Comment trouver le bonheur : l'histoire de Jean et Baptiste, les frères siamois

C'est l'histoire de Jean et Baptiste, des frères siamois. Ils étaient collés par la tête, dos à dos. En grandissant et avec l'habitude, Jean était toujours celui qui menait la marche et Baptiste suivait son frère, parfois malgré lui. Jean était ouvert et extraverti. Baptiste, lui était d'un naturel plus calme et réservé. Il l'aimait son frère mais qu'est-ce qu'il pouvait l'envier, l'envier au point de le détester. A près tout, n'en avait-il pas marre de n'être que l'ombre de Jean le bon vivant, qu'un vague reflet terni par l'handicap... car lui qui avançait à reculons, était forcé de voir le monde à l'envers.

 

Le jour tant attendu vint enfin: la séparation. Baptiste pourrait à son tour voir le monde à l'endroit et être heureux. Au réveil, qu'elle ne fût pas sa déception quand il se rendit compte qu'il avait mal, que le monde à l'endroit n'était ni différent ni mieux que le monde à l'envers et qu'il n'était pas plus heureux alors que son frère, lui, continuait de rayonner de cette sérénité joyeuse.

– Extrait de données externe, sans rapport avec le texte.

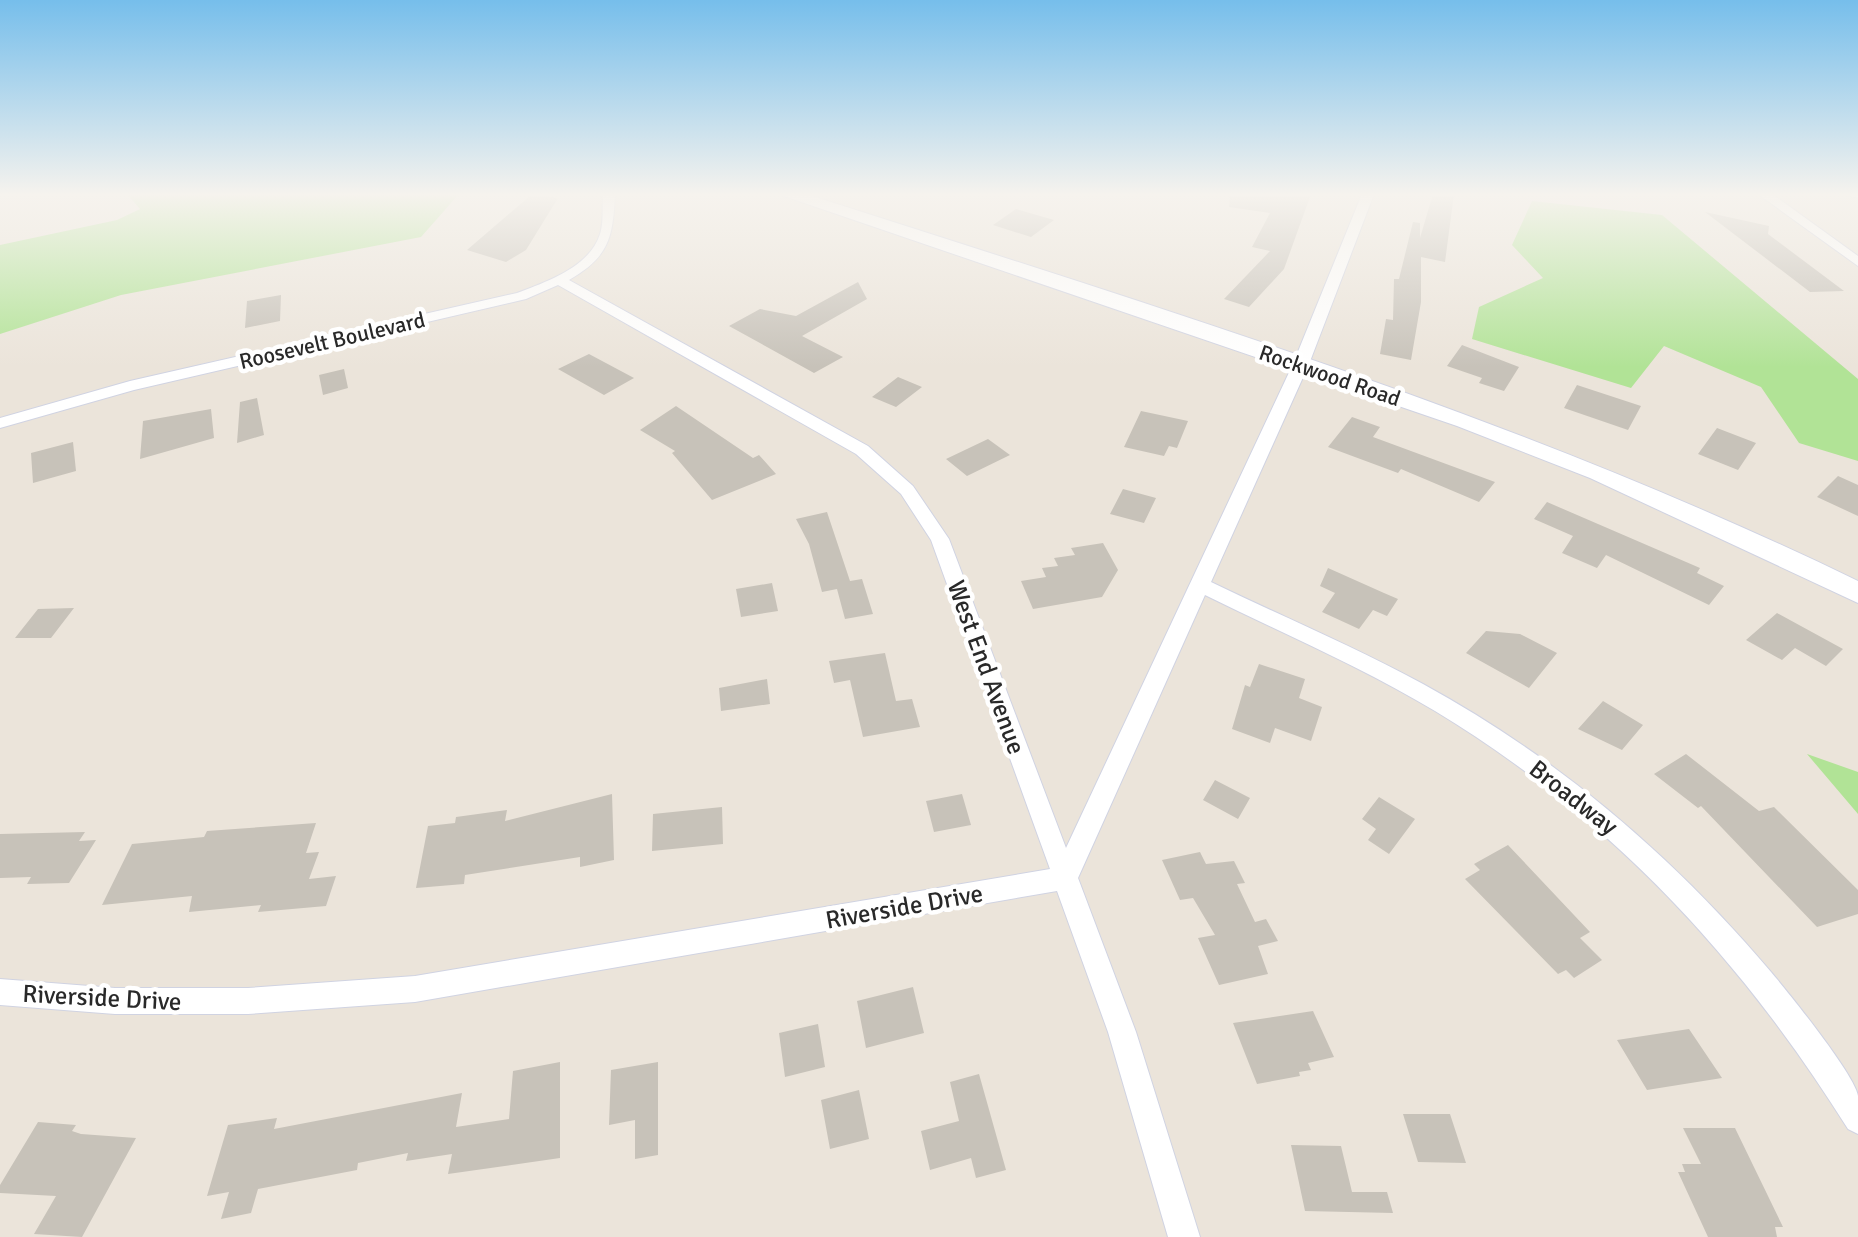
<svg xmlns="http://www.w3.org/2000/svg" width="1858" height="1237" font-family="Signika,sans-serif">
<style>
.green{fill:#b1e396}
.building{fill:#c7c2b9}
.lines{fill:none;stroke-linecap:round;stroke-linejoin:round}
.street-casing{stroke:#d0d3e2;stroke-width:2}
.secondary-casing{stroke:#d0d3e2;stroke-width:2}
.street{fill:#fff;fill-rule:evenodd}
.secondary{fill:#fff;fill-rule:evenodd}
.labels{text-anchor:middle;stroke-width:9;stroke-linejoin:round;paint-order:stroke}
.far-street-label{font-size:22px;fill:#292929;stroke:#fff}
.street-label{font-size:25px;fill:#292929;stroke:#fff}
</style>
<rect width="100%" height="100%" fill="#ebe4da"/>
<path class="green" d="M127,194h332l-38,43 -300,58 -121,39v-89l117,-25 23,-11z
M1532,201l130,14 196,164v82l-59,-18 -38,-56 -97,-41 -33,42 -159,-49 7,-32 64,-29 -31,-33z
M1807,754l51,18v42z"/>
<path class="building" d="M1230,194h81l-27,75 -35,38 -25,-8 46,-48 -18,-4 18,-34 -41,-6z
M1433,194h21l-9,68 -24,-5v45l-10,58 -31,-6 6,-35 7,1 1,-41h5l14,-57 7,1v15z
M531,195l27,3 -32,52 -20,12 -39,-12z
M1016,209l38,11 -23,17 -38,-12z
M1705,212l64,14 -1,8 76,57 -34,1z
M858,282l9,17 -65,37 41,21 -29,16 -85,-47 31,-17 36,7z
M281,295l-1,26 -35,7 2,-27z
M1462,345l57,22 -15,24 -25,-8 3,-5 -35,-12z
M589,354l45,24 -30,17 -46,-26z
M344,369l4,19 -25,7 -4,-20z
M898,377l24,10 -26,20 -24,-10z
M1577,385l64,21 -13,24 -64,-22z
M257,398l7,37 -27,8 3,-41z
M676,406l77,52 6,-3 17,19 -64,26 -40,-47 3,-2 -35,-21z
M211,409l3,29 -74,21 3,-38z
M1141,411l47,10 -11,27 -8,-2 -5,10 -40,-9z
M1352,417l28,10 -7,10 122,45 -16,20 -78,-33 -3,4 -70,-26z
M1717,428l39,15 -18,27 -40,-16z
M988,439l22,16 -43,21 -21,-17z
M73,442l3,29 -43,12 -2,-30z
M1838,476l20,9v31l-41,-19z
M1123,489l33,9 -12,25 -34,-9z
M1547,502l153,66 -3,5 27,13 -15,19 -103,-50 -9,13 -35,-15 11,-17 -39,-17z
M827,512l23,69 12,-2 11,35 -28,5 -8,-30 -15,3 -13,-48 -13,-25z
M1103,543l15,27 -16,27 -69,12 -12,-28 25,-4 -4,-9 16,-2 -4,-8 21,-3 -4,-7z
M1328,568l56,25 14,6 -11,17 -14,-6 -14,19 -37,-17 13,-19 -15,-7z
M772,583l6,28 -37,6 -5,-28z
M74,608l-23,30h-36l23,-29z
M1777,613l66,36 -17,17 -31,-18 -13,12 -36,-20z
M1486,631l34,3 37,19 -28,35 -63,-35z
M885,653l11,48 16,-2 8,28 -57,10 -13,-57 -16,3 -5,-22z
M1259,664l46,15 -6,19 23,9 -11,34 -36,-13 -5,15 -38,-14 13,-44 5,2z
M767,679l3,25 -49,7 -2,-23z
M1603,701l40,24 -21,25 -44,-21z
M1686,754l73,57 15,-4 84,83v24l-41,13 -116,-121 -3,2 -44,-34z
M1215,780l35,18 -12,21 -35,-19z
M612,794l2,66 -34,7v-10l-115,18 -1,9 -48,4 12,-62 27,-3 1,-6 51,-7 -2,11z
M962,794l9,31 -37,7 -8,-31z
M1379,797l36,22 -26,35 -21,-14 8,-11 -14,-10z
M722,807l1,37 -71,7 1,-37z
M316,823l-10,30 13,-1 -10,27 27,-3 -10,30 -68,6 3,-7 -72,7 3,-16 -90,9 30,-61 72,-7 3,-6z
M85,832l-6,9 17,-1 -27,43 -42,1 4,-7 -31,1v-44z
M1508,845l82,87 -10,6 22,22 -28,18 -8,-8 -8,4 -93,-95 15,-9 -6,-6z
M1200,852l6,12 28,-3 11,22 -8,1 18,38 11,-3 12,22 -20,5 10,28 -49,11 -21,-47 17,-3 -22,-37 -13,2 -18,-40z
M913,987l11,46 -58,15 -9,-47z
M1313,1011l21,46 -26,6 3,7 -12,2 1,4 -43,8 -24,-61z
M818,1024l7,43 -40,10 -6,-44z
M1689,1029l33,49 -75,12 -30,-50z
M560,1062v96l-112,16 4,-20 -46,7 2,-8 -50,10 -1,7 -99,19 -7,24 -30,6 8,-27 -22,4 21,-71 49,-7 -3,11 188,-36 -6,34 53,-8 4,-48z
M658,1062v93l-23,4v-39l-26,5 2,-55z
M979,1074l27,96 -30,8 -5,-20 -41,12 -9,-39 38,-10 -9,-39z
M859,1090l10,49 -39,10 -9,-49z
M1403,1114h47l16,49 -48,-1z
M38,1122l38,3 -4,6 9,3 55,4 -54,99 -48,-3 22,-38 -56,-3v-8z
M1683,1128h52l48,99h-8l2,10h-69l-30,-65h7l-3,-8h19z
M1291,1145l50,1 11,46h35l6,21 -88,-2z"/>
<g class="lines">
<defs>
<path id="street" d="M603,194h12c-2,44 -6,63 -46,86l299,166 45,40 36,53 117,309 227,-484 69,-170h12l-65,170 -98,218c70,34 143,64 212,102 134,73 250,172 348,288 17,20 84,103 87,124 0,12 0,26 0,38l-10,-5c-108,-172 -238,-312 -413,-418 -73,-44 -153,-78 -230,-116l-127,283 58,154 64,205h-32l-60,-205 -51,-141 -642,111 -167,12h-133l-115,-9v-26l115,9h133l167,-12 635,-107 -119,-329 -30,-46 -45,-40 -298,-169 -32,14 -392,91 -134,38v-10l130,-37 387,-88c29,-11 73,-26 83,-59 4,-12 2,-27 3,-40z
M1758,194h14l86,62v10z
M1844,194h14v4z"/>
<path id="secondary" d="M778,194h28c357,115 714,223 1052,387v22l-268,-125 -133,-52z"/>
</defs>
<use href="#street" class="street-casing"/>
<use href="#secondary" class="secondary-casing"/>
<use href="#street" class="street"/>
<use href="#secondary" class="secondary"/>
</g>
<linearGradient id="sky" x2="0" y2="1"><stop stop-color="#76beeb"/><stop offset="0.53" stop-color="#f6f3ee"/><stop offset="1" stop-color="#f6f3ee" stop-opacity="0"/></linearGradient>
<rect width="1858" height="367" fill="url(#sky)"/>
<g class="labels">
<g class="far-street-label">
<text transform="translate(332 340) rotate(-13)" y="8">Roosevelt Boulevard</text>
<text transform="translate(1330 375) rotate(19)" y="8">Rockwood Road</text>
</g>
<g class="street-label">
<text transform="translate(987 667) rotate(70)" y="9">West End Avenue</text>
<text transform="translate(1574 797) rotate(38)" y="9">Broadway</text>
<text transform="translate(904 906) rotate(-10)" y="9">Riverside Drive</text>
<text transform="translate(102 997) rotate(3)" y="9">Riverside Drive</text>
</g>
</g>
</svg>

Excédé par cette indécente ostentation de bonheur, il l'interpella: "Tu m'énerves! on est pareil, on a vécu la même vie et pourtant, moi je suis...et toi tu es... alors pourquoi? pourquoi est-ce que tu es si content?". 

 

Jean, un sourire toujours plus grand aux lèvres, lui répondit simplement: "parce que moi, ça va. Et toi mon frère, si tu tournais tes pensées un peu plus vers les raisons de dire plus de ça-va que de ça-ne-va-pas, toi aussi tu pourrais être heureux et content".

Morale de l'histoire: chacun peut, à tout moment, trouver autant de raisons de se réjouir que de se plaindre. Et pourtant, quand on nous demande: "comment vas-tu?", nous trouvons toujours un bon prétexte pour gémir et gagner le concours de l'attention et de l'apitoiement pour celui qui va le plus mal. Et si, au moins une fois sur deux, on se trouvait une bonne raison d'être heureux! 

 

Et alors... c'est fou comme chaque gémissement peut nous renvoyer à une réjouissance.

 

Au fond, il suffit de choisir. Et cela change tout!